Salários e estatuto da nova Agência de Migrações motivam críticas da oposição

O constitucionalista Jorge Bacelar Gouveia considera que os dirigentes da APMA "não terão um trabalho de risco e complexidade superiores aos cargos nas Polícias". Entende por isso que uma remuneração superior "é inconstitucional no plano da violação do princípio de igualdade".
Publicado a
Atualizado a

O estatuto de "gestor público" para os dirigentes máximos (diretor e dois vogais) da futura Agência Portuguesa para as Migrações e Asilo (APMA), que vai herdar as funções administrativas do SEF, merece o chumbo de partidos à esquerda e à direita da oposição.

Conforme o DN noticiou, segundo uma proposta de decreto-lei que está a ser debatida no Governo, a APMA será um "instituto público equiparado a entidade pública empresarial" e aos "membros do conselho diretivo será aplicável o estatuto de gestor público, para efeitos remuneratórios".

Quer isto dizer que o salário do presidente pode chegar aos 8000, bastante superior (não o dobro, como o DN tinha erradamente noticiado) aos dos diretores nacionais da PJ (mais 25%), da PSP (mais 37%) e do comandante-geral da GNR (mais 56%) -as forças de segurança que vão cumprir todas as funções policiais do SEF.
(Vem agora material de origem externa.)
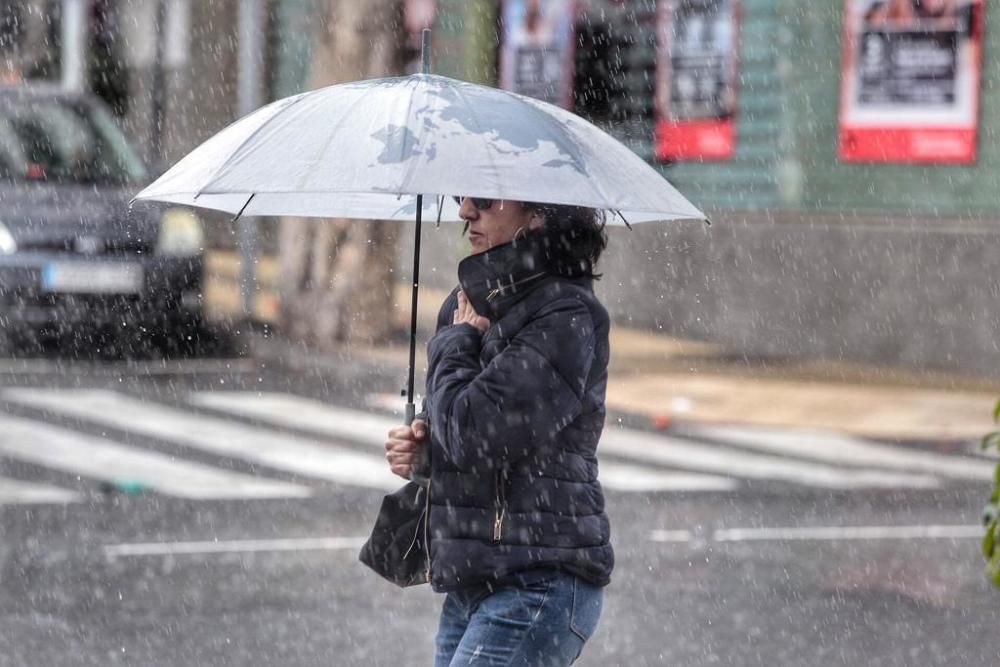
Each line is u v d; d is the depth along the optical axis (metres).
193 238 42.00
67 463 30.11
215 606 20.86
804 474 31.86
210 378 40.59
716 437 36.00
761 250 48.34
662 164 52.06
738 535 26.14
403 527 11.55
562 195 10.63
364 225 46.31
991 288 44.25
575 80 53.56
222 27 70.38
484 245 11.23
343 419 35.97
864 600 22.25
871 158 47.50
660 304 50.91
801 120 48.66
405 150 10.72
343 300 46.22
O constitucionalista e presidente do Observatório de Segurança, Criminalidade Organizada e Terrorismo (OSCOT), Jorge Bacelar Gouveia, mostra-se surpreendido com as opções do executivo. "Primeiro, a nova entidade é administrativa e não pode ser empresarial. Segundo, os seus dirigentes não terão um trabalho de risco e complexidade superiores aos cargos nas Polícias. Logo essa remuneração é inconstitucional no plano da violação do princípio de igualdade".

O BE, único partido que votou ao lado do PS a "reestruturação do SEF", que ditou a extinção desta polícia, diz que aguarda o "diploma oficial para a criação da APMA". No entanto, salienta o porta-voz da bancada parlamentar, considera que "seria incompreensível que o Governo usasse a APMA para a criação de mais salários milionários de gestores, num contexto em que recusa fazer o aumento que os trabalhadores da Administração Pública exigem".

Também à esquerda, o PCP é veemente na crítica: «Independentemente da posição que se possa ter em relação à criação de uma agência para as migrações, não há razão nenhuma para que esta função seja desempenhada por uma entidade de natureza empresarial nem que os seus dirigentes tenham um nível salarial diferente do que se aplica à generalidade dos dirigentes da Administração Pública. A confirmar-se a notícia do DN de que o governo tenciona aplicar a esses dirigentes o Estatuto Remuneratório do Gestor Público, o PCP manifesta a sua oposição a esse propósito", assinala fonte oficial do grupo parlamentar.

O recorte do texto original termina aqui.